* EXTRACTED TEXT *
● ● ● ● ● ● ●
© Roma Press Center / Independent Theater Hungary

NewsSpectrum Fellow Maria Bogdan is a social scientist, media theorist, and freelance journalist who collaborates with Romblog. She carried out her fellowship with the German broadcaster Deutsche Welle, where she published a series of essays entitled “Voice of Color”. The essays focus on resistance, belonging, and resilience as key concepts of the transnational Roma movement and through reviewing the work of contemporary Roma artists.

In her introduction to the series, Maria explains:

“Just like all the other social movements in the world, the Romani movements have been transforming in the age of social media. Their ways of communication have been improving in the last more than a decade, resulting in intensive and unifying combat against prejudices, negative discrimination, racism. The cultural field has become the most significant tool of the movement: the contributions of artists and scholars to its main causes have been increasing. Researching and deconstructing the European Roma history has become one of the main focuses, through some major organizing theories and unifying concepts such as resistance, belonging, and resilience. This series of essays intends to give an insight into the works of the transnational Romani movements in contemporary Europe through reviewing significant artworks that embody some of the main concepts of the movements (…).”
● ● ● ● ● ● ●
Pixel coordinate listings
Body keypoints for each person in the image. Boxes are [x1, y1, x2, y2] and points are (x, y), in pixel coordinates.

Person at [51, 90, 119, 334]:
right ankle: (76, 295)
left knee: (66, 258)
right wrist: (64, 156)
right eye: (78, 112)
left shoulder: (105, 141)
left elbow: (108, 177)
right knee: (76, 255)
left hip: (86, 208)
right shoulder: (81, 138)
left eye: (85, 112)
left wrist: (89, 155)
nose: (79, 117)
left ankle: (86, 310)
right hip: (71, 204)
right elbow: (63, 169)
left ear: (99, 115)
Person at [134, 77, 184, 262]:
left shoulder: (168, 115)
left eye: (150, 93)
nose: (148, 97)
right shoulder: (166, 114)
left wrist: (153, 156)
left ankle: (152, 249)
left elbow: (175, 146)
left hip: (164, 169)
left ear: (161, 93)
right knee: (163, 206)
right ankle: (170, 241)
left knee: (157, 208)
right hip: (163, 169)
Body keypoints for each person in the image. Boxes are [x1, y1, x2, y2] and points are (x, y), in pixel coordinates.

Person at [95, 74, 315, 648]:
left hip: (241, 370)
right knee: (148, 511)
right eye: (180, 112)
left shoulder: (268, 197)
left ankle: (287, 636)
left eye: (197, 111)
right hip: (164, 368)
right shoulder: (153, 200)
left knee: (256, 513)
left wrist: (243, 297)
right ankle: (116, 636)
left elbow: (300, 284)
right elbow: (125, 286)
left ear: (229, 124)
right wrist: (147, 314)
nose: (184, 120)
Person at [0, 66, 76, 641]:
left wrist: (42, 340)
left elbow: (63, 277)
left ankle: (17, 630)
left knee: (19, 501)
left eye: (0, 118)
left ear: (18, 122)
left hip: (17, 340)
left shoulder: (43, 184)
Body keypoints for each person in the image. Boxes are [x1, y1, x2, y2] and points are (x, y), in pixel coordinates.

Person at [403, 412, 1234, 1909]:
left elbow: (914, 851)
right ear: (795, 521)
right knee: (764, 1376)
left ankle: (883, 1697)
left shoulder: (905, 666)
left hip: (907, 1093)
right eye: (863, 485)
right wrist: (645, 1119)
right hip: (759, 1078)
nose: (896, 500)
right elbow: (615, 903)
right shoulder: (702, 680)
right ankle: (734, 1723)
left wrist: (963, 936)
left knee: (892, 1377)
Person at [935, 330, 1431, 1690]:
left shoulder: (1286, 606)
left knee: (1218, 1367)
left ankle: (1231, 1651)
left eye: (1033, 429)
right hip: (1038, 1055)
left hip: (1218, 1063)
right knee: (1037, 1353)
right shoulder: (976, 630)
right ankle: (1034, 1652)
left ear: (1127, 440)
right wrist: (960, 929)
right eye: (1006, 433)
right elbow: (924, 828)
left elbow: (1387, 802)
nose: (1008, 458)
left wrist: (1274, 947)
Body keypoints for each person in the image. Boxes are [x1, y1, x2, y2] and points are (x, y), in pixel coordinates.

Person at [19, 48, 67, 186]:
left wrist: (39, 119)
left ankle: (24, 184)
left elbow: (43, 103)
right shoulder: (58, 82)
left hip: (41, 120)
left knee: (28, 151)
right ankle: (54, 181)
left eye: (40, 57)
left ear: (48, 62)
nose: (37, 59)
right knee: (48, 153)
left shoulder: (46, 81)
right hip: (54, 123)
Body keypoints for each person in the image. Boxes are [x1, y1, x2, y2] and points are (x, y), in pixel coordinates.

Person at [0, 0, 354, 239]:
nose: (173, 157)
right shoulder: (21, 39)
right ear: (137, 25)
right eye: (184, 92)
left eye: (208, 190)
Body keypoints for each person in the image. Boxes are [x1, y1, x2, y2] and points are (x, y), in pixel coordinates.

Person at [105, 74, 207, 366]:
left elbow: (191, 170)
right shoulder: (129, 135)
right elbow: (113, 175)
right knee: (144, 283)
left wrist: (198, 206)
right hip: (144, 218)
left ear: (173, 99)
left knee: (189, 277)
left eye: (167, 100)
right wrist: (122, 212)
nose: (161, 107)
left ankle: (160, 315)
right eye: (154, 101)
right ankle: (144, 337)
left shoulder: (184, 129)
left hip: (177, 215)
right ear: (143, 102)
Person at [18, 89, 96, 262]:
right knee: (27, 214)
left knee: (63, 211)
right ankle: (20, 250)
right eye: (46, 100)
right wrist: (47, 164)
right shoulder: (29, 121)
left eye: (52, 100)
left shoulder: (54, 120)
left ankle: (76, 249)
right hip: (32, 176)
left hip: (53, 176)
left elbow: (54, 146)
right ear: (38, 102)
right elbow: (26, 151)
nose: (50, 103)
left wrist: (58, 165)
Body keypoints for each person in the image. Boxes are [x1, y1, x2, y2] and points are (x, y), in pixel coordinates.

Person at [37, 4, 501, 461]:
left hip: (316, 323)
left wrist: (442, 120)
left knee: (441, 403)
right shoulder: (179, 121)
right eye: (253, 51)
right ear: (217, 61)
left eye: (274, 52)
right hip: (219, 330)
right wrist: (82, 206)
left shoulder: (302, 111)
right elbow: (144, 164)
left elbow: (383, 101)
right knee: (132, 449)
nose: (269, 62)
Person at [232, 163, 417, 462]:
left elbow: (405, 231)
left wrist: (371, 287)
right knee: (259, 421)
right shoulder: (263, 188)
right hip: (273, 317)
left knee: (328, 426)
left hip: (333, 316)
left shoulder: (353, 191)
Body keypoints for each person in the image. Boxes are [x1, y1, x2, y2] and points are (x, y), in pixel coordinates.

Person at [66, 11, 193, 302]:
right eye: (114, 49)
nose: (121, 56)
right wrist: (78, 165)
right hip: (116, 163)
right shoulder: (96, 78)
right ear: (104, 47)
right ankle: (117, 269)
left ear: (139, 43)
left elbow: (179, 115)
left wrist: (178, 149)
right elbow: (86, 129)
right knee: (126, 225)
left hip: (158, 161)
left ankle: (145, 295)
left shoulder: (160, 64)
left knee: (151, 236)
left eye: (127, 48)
● ● ● ● ● ● ●
* TASK GOAL *
Please transcribe everything in the text about Maria Bogdan's fellowship above, from "NewsSpectrum Fellow Maria" down to "contemporary Roma artists.".

* EXERCISE SOLUTION *
NewsSpectrum Fellow Maria Bogdan is a social scientist, media theorist, and freelance journalist who collaborates with Romblog. She carried out her fellowship with the German broadcaster Deutsche Welle, where she published a series of essays entitled “Voice of Color”. The essays focus on resistance, belonging, and resilience as key concepts of the transnational Roma movement and through reviewing the work of contemporary Roma artists.